Recorded data

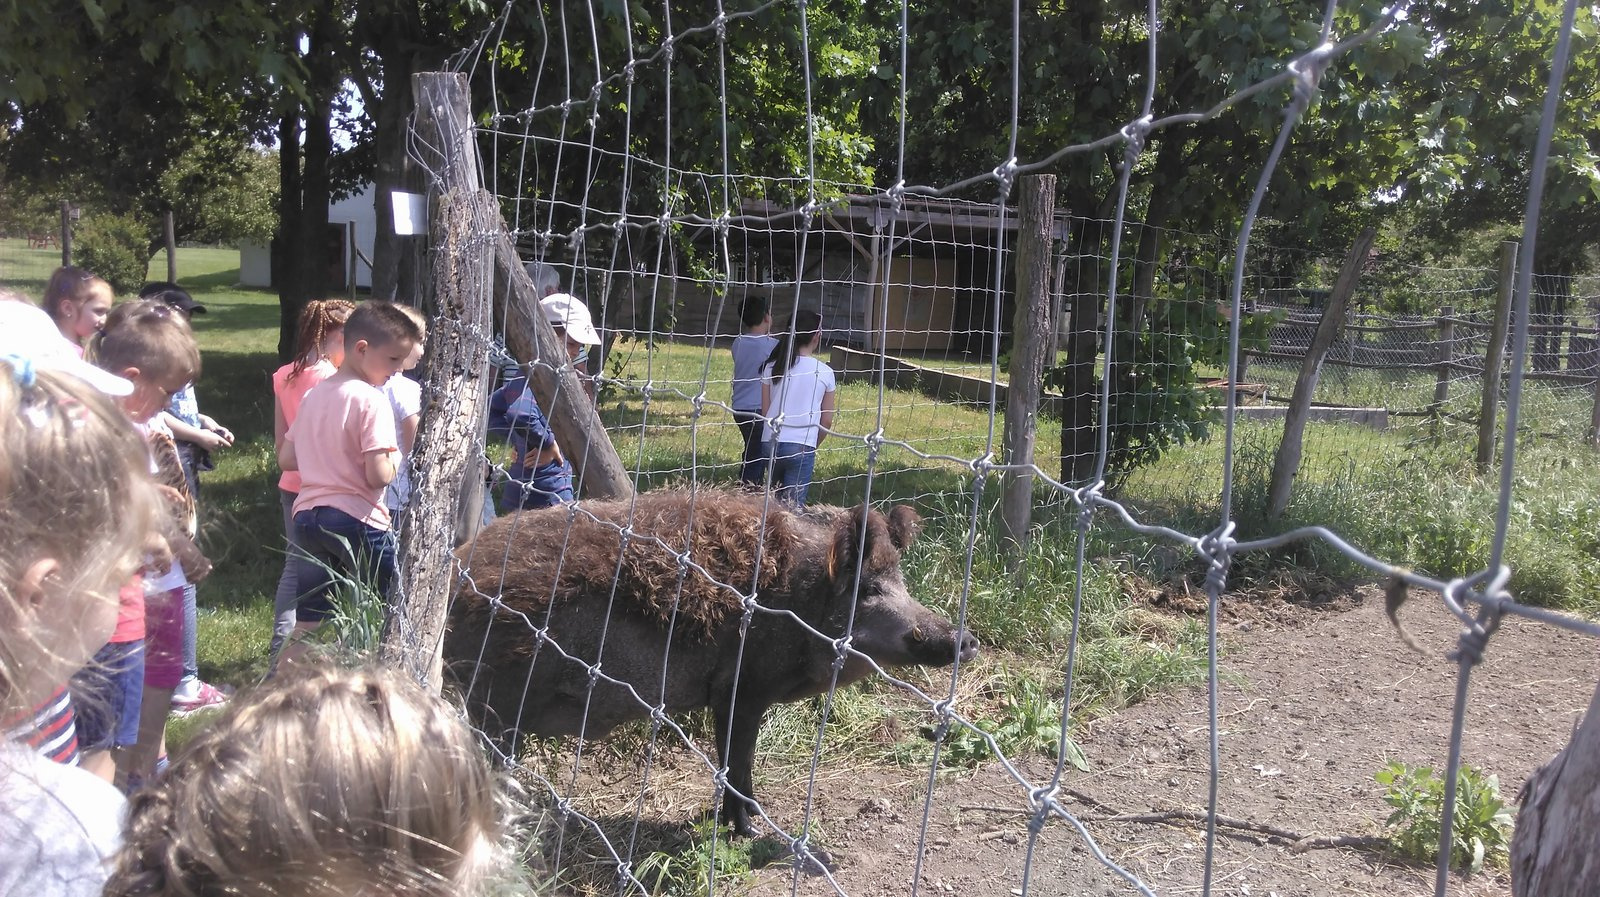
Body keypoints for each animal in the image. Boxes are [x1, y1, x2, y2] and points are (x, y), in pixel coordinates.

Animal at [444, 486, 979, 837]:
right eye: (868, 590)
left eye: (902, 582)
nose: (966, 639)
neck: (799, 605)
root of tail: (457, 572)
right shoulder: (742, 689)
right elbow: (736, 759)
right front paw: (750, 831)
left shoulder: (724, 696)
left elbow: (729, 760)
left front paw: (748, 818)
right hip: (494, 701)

Problem requirements
Retype the whole listing exactly and leave the pictures out.

Response below
Body keypoints for each animal in the image. Boxes are [x1, y1, x2, y2] and points are (x, y), in pixel coordinates.

Animal at [444, 486, 979, 837]:
right eye: (868, 590)
left eye: (902, 582)
nose: (966, 639)
neck: (799, 605)
root of tail: (457, 572)
right shoulder: (742, 689)
right elbow: (736, 759)
right front paw: (750, 831)
left shoulder: (724, 696)
left elbow: (729, 760)
left front paw: (748, 818)
right hip: (494, 701)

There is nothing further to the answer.